Would I do it again. Not on your life. What you have to give up, the amount of time that it takes, and then when you do make it you have people like yourself and others who say you don't deserve what you have and you don't work hard. Then you have the ins. companies which I won't even bother with here either. Then go to work everyday and know that if you even make one little mistake all that you've worked for could be gone. You get no mistakes in this business. Don't get me wrong I like being a doctor but the baggage that goes with it and the process to become one is not worth it for sure.
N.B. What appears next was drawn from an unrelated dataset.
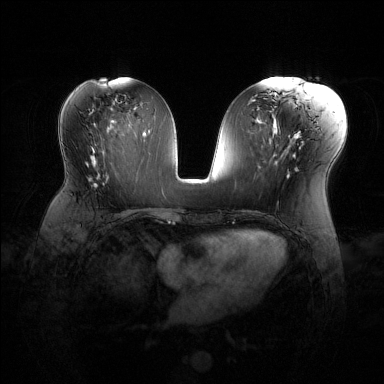
Breast MRI (dynamic contrast-enhanced), one axial slice; dynamic contrast-enhanced series, time point 2 of 6 at this slice position (early post-contrast); 1.5 T; TE 1.6 ms, TR 4.6 ms; 1.2 mm slice thickness; 384 × 384 image matrix, field of view 360 × 360 mm. Female patient.
Annotated regions visible in this slice (semi-automatic segmentation, software-assisted and operator-edited):
- enhancing-tissue mask used for the functional tumour volume (all voxels passing the contrast-enhancement thresholds inside the analysis volume; usually the tumour): bounding box [x1, y1, x2, y2] px = [91, 172, 125, 214]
Now you ask about an educated person. An educated person is someone that one way or another has gone through an educational process. For some this can be an apprenticeship, for others this can be hands on training and working up the corporate ladder, for others it's a formal education. One of my good friends is a CEO for HON. They are a big company that deals in office furniture and such. He started out on the assembly line and has worked his way up the ladder. He only has a high school education. An incredibly smart man and invaluable to his company. He makes about ten times as much money as I do. I begrudge no man to rise up and succeed in this country. But when you give people jobs, raises, etc. that they don't deserve I have a real problem with that. Regardless of what you want to percieve and believe there has to be some sort of a hierarchy in society. I'm not saying that any person as a person is more important to society than any other person. What I am saying is that this country works and you have people willing to go through what it takes to become a professional or rise up a corporate ladder. They do this because there is incentive to do so. Most people do what they do because they want to be successful and they want to enjoy better things in life. There is nothing wrong with that. But when you start collapsing that system that rewards people based on their merits and what they do in work, school, etc. this whole system will collapse.
That is exactly what the govt. trys to do now. We push more and more to become a socialist society. People like yourself that don't value a person because they did go through what they did and think a janitor deserves the same pay as a doctor, lawyer, or any other profession where you had to work hard. I'm not saying that a professional is any better than any other person. But for you to say that professionals don't work hard is just absurd.
Lastly you say you are a deeply religious man. Well you're just like every other deeply religious man that I know that has to profess it, pretty hypocritical.